▶ YOUR OBJECTIVE
Except for the images, repeat the entries below word for word.

▶ PROVIDED INFORMATION
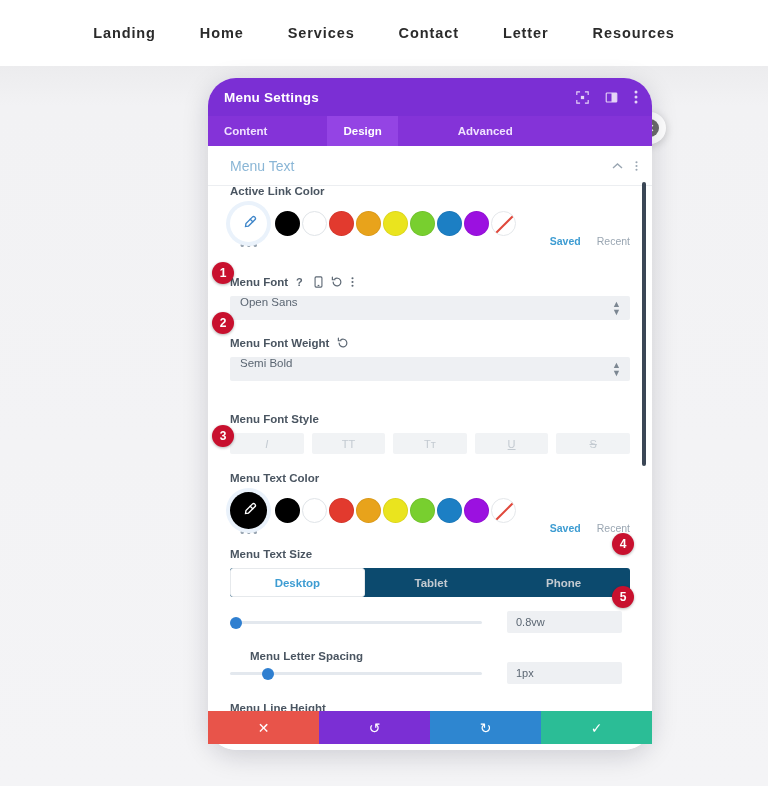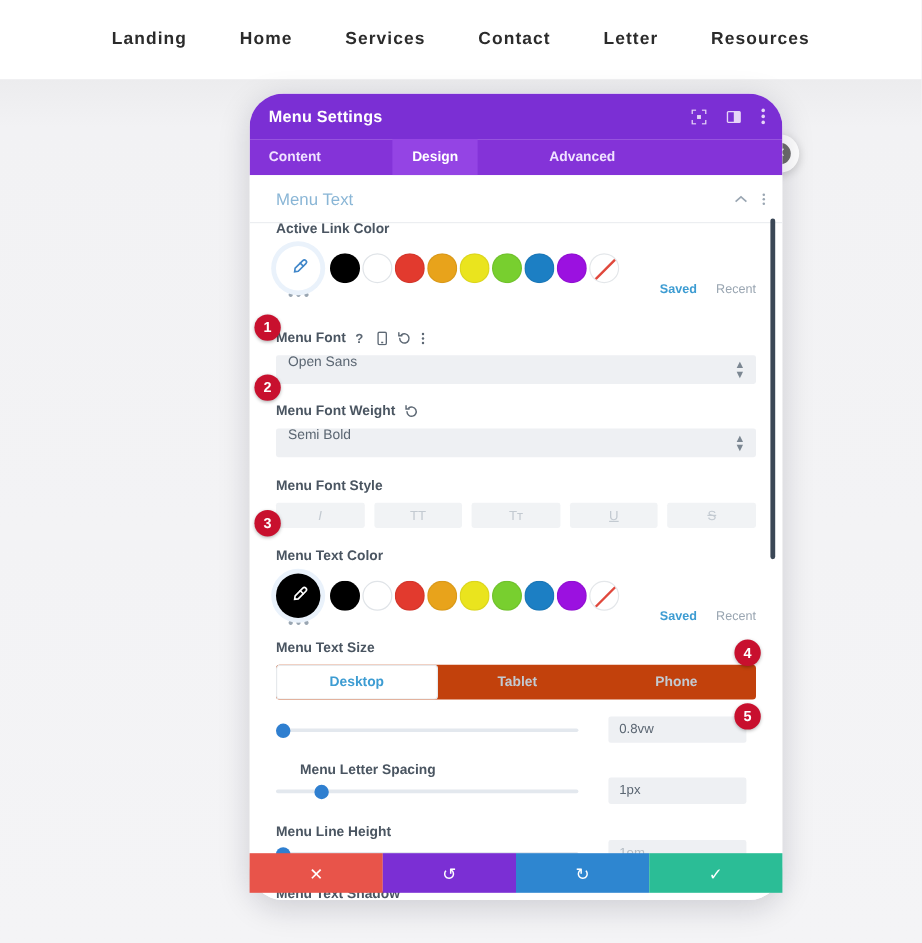--- a/index.html
+++ b/index.html
@@ -383,7 +383,7 @@
         <span class="arrows">▲<br>▼</span>
       </div>
 
-      <div class="field-label" style="margin-top:18px;">Menu Font Style</div>
+      <div class="field-label" style="margin-top:32px;">Menu Font Style</div>
       <div class="style-row">
         <div class="style-btn" style="font-style:italic">I</div>
         <div class="style-btn">TT</div>

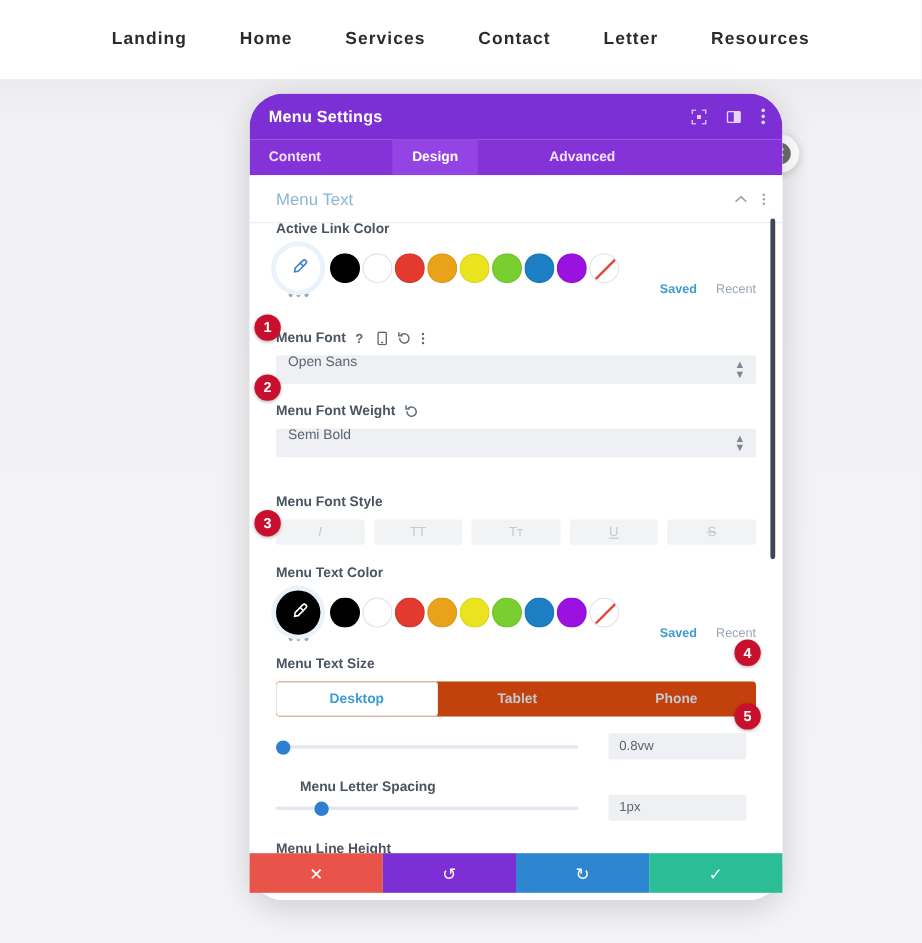--- a/index.html
+++ b/index.html
@@ -166,7 +166,7 @@
 
   
   .device-tabs{
-    display:flex; height:29px; background:#c2410c; border-radius:3px;
+    display:flex; height:29px; background:#0c4a6e; border-radius:3px;
     overflow:hidden; margin-bottom:22px;
   }
   .dev{

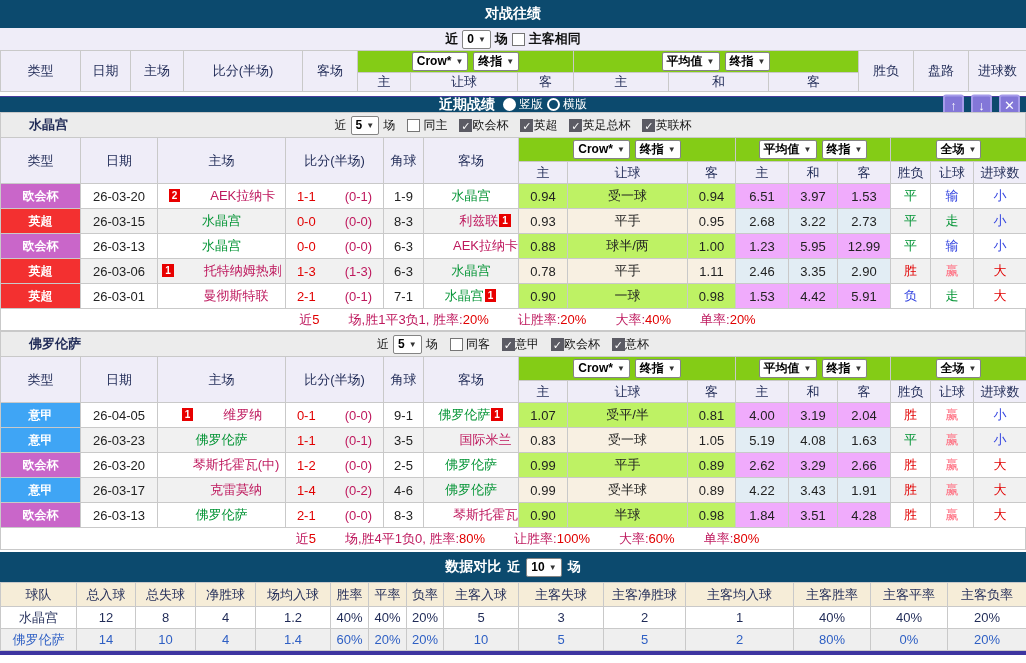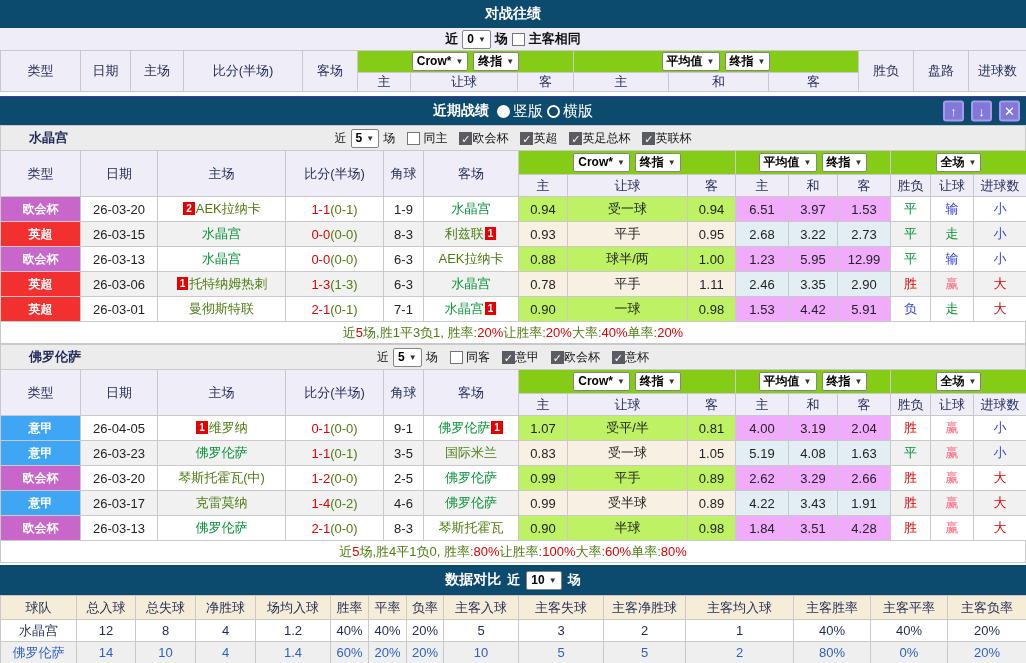--- a/index.html
+++ b/index.html
@@ -11,7 +11,7 @@
   .bar { background:#0c4a6e; color:#fff; display:flex; align-items:center; justify-content:center; position:relative; }
   .bar-title { font-weight:bold; font-size:14px; }
   .bar.h2h-bar { height:28px; }
-  .bar.recent-bar { height:29px; margin-top:4px; border-top:1px solid #473C9C; }
+  .bar.recent-bar { height:16px; margin-top:4px; border-top:1px solid #473C9C; }
   .bar.cmp-bar { height:30px; margin-top:2px; gap:6px; font-weight:bold; }
 
   

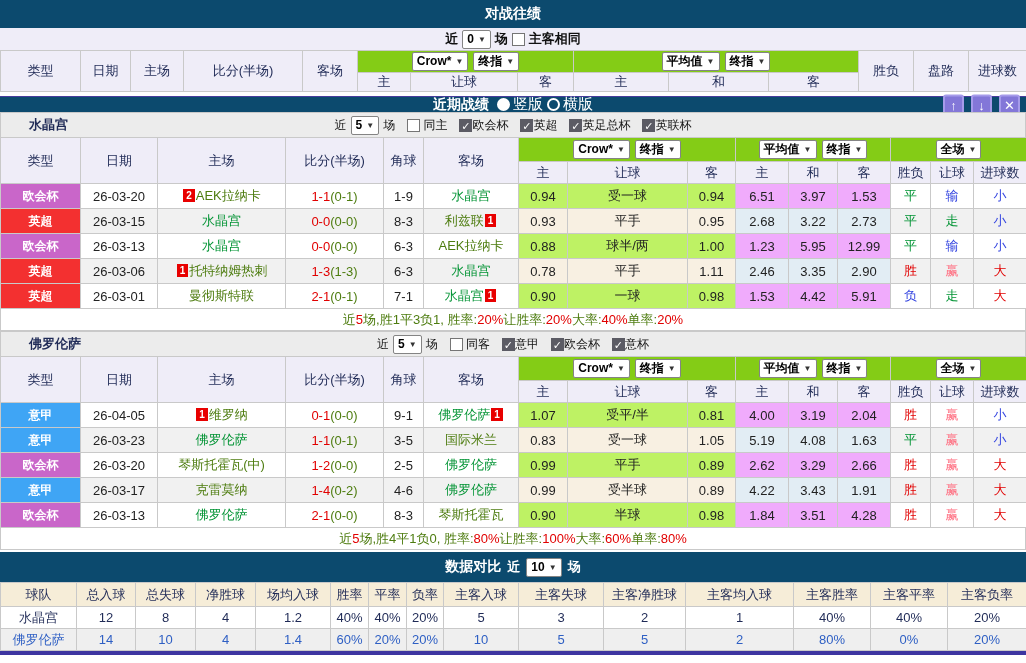--- a/index.html
+++ b/index.html
@@ -26,7 +26,7 @@
   .cbx.on { background:#5B5B64; border-color:#5B5B64; }
   .radio { display:inline-block; box-sizing:border-box; width:13px; height:13px; border-radius:50%; border:2px solid #fff; vertical-align:-2px; }
   .radio.on { background:#fff; }
-  .radio-group { display:flex; align-items:center; gap:4px; font-size:15px; margin-left:8px; }
+  .radio-group { display:flex; align-items:center; gap:4px; font-size:12px; margin-left:8px; }
   .radio-group label { display:flex; align-items:center; gap:3px; }
 
   

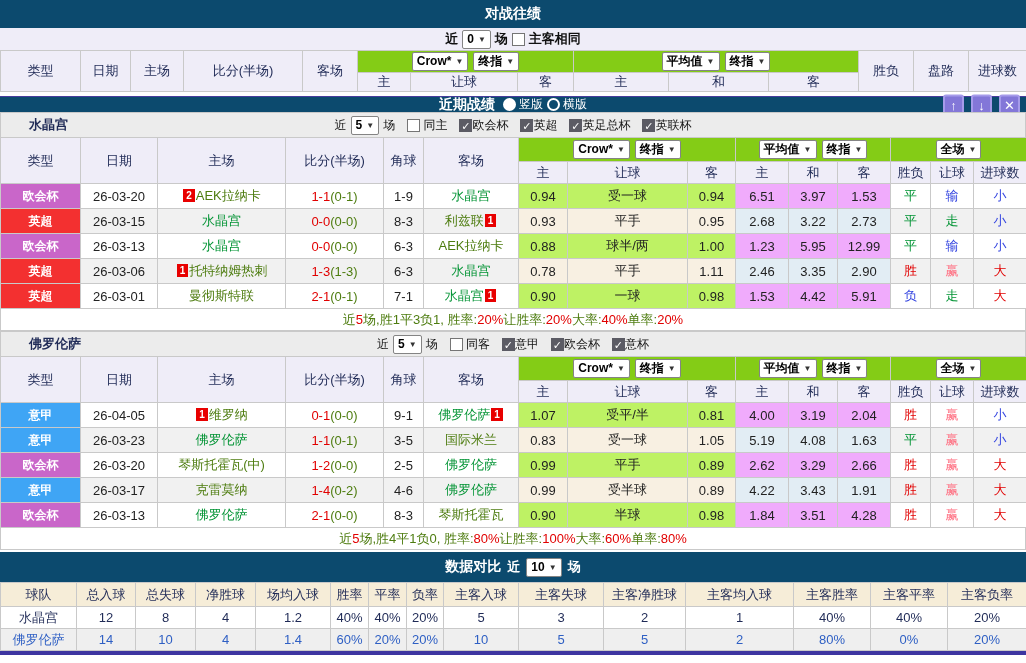--- a/index.html
+++ b/index.html
@@ -66,7 +66,7 @@
   .cr { color:#E10000; } 
   .cb { color:#3344E0; } 
   .cp { color:#FF6B7E; } 
-  .ck { color:#4d7c0f; }
+  .ck { color:#be185d;padding-left:29px; }
 
   .card { display:inline-block; background:#E80000; color:#fff; font-size:10px; font-weight:bold; line-height:13px; height:13px; padding:0 3px; vertical-align:1px; margin:0 1px; }
 

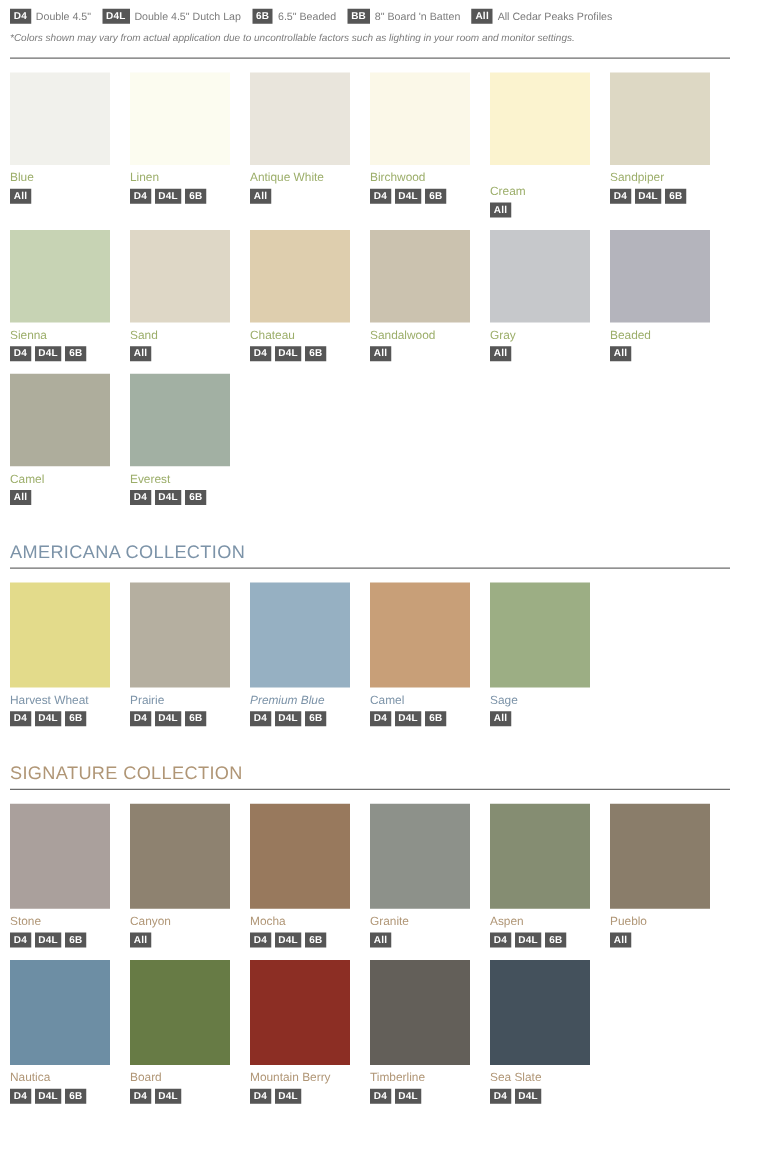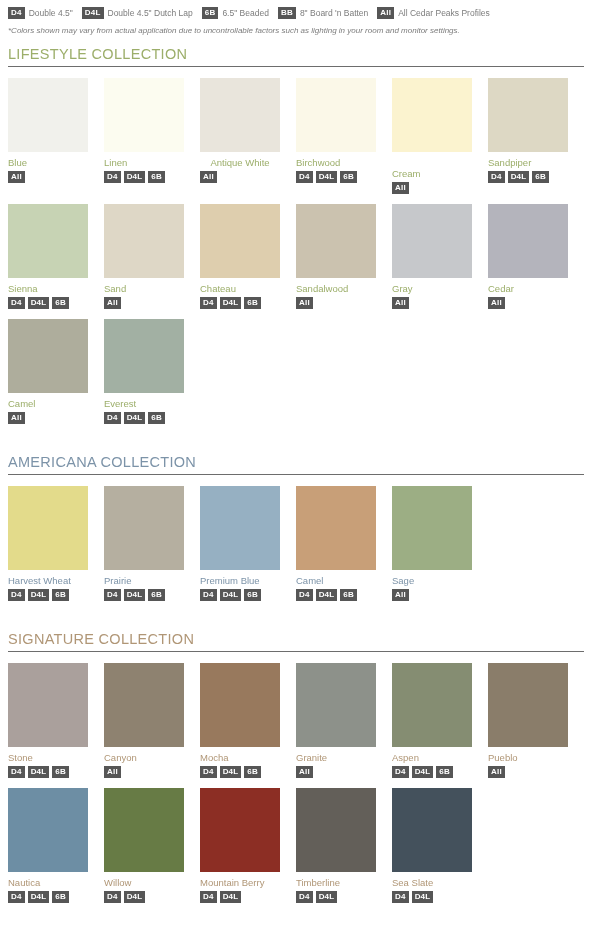--- a/index.html
+++ b/index.html
@@ -139,7 +139,6 @@
 
   <div>
       <section class="collection lifestyle">
-        <h2 class="collection-title" style="color: rgb(156, 174, 106);">LIFESTYLE COLLECTION</h2>
         <hr class="title-rule">
         <div class="swatch-grid">
           <div class="swatch">

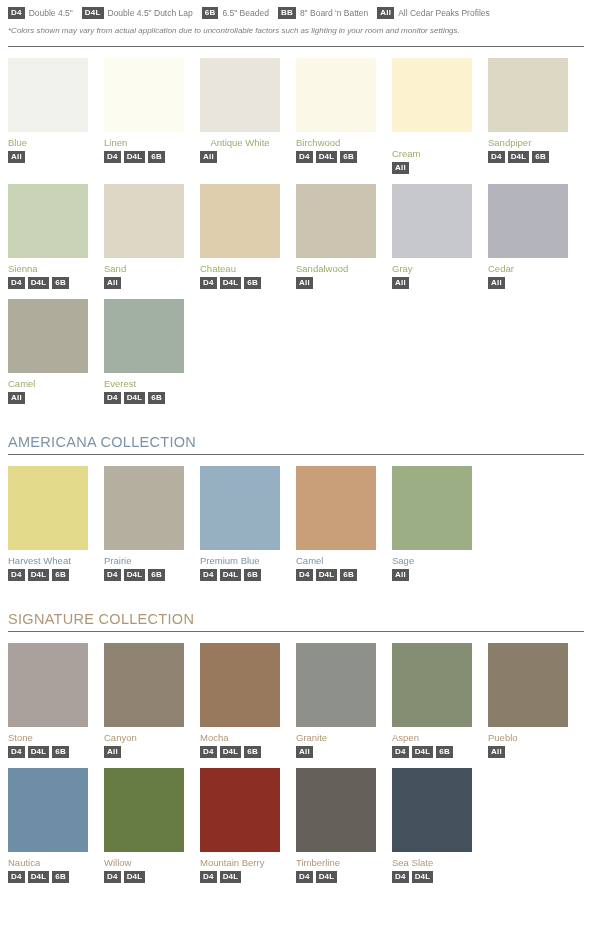--- a/index.html
+++ b/index.html
@@ -159,7 +159,7 @@
           </div>
           <div class="swatch">
             <span class="chip" style="background: rgb(233, 229, 220);"></span>
-            <div class="swatch-name" style="color: rgb(156, 174, 106); text-align: center;">Antique White</div>
+            <div class="swatch-name" style="color: rgb(156, 174, 106);">Antique White</div>
             <div class="badge-row">
               <span class="badge">All</span>
             </div>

▶ TASK RESULT
--- a/index.html
+++ b/index.html
@@ -383,7 +383,7 @@
         <span class="arrows">▲<br>▼</span>
       </div>
 
-      <div class="field-label" style="margin-top:18px;">Menu Font Style</div>
+      <div class="field-label" style="margin-top:32px;">Menu Font Style</div>
       <div class="style-row">
         <div class="style-btn" style="font-style:italic">I</div>
         <div class="style-btn">TT</div>

--- a/index.html
+++ b/index.html
@@ -166,7 +166,7 @@
 
   
   .device-tabs{
-    display:flex; height:29px; background:#c2410c; border-radius:3px;
+    display:flex; height:29px; background:#0c4a6e; border-radius:3px;
     overflow:hidden; margin-bottom:22px;
   }
   .dev{

--- a/index.html
+++ b/index.html
@@ -11,7 +11,7 @@
   .bar { background:#0c4a6e; color:#fff; display:flex; align-items:center; justify-content:center; position:relative; }
   .bar-title { font-weight:bold; font-size:14px; }
   .bar.h2h-bar { height:28px; }
-  .bar.recent-bar { height:29px; margin-top:4px; border-top:1px solid #473C9C; }
+  .bar.recent-bar { height:16px; margin-top:4px; border-top:1px solid #473C9C; }
   .bar.cmp-bar { height:30px; margin-top:2px; gap:6px; font-weight:bold; }
 
   

--- a/index.html
+++ b/index.html
@@ -26,7 +26,7 @@
   .cbx.on { background:#5B5B64; border-color:#5B5B64; }
   .radio { display:inline-block; box-sizing:border-box; width:13px; height:13px; border-radius:50%; border:2px solid #fff; vertical-align:-2px; }
   .radio.on { background:#fff; }
-  .radio-group { display:flex; align-items:center; gap:4px; font-size:15px; margin-left:8px; }
+  .radio-group { display:flex; align-items:center; gap:4px; font-size:12px; margin-left:8px; }
   .radio-group label { display:flex; align-items:center; gap:3px; }
 
   

--- a/index.html
+++ b/index.html
@@ -66,7 +66,7 @@
   .cr { color:#E10000; } 
   .cb { color:#3344E0; } 
   .cp { color:#FF6B7E; } 
-  .ck { color:#4d7c0f; }
+  .ck { color:#be185d;padding-left:29px; }
 
   .card { display:inline-block; background:#E80000; color:#fff; font-size:10px; font-weight:bold; line-height:13px; height:13px; padding:0 3px; vertical-align:1px; margin:0 1px; }
 

--- a/index.html
+++ b/index.html
@@ -139,7 +139,6 @@
 
   <div>
       <section class="collection lifestyle">
-        <h2 class="collection-title" style="color: rgb(156, 174, 106);">LIFESTYLE COLLECTION</h2>
         <hr class="title-rule">
         <div class="swatch-grid">
           <div class="swatch">

--- a/index.html
+++ b/index.html
@@ -159,7 +159,7 @@
           </div>
           <div class="swatch">
             <span class="chip" style="background: rgb(233, 229, 220);"></span>
-            <div class="swatch-name" style="color: rgb(156, 174, 106); text-align: center;">Antique White</div>
+            <div class="swatch-name" style="color: rgb(156, 174, 106);">Antique White</div>
             <div class="badge-row">
               <span class="badge">All</span>
             </div>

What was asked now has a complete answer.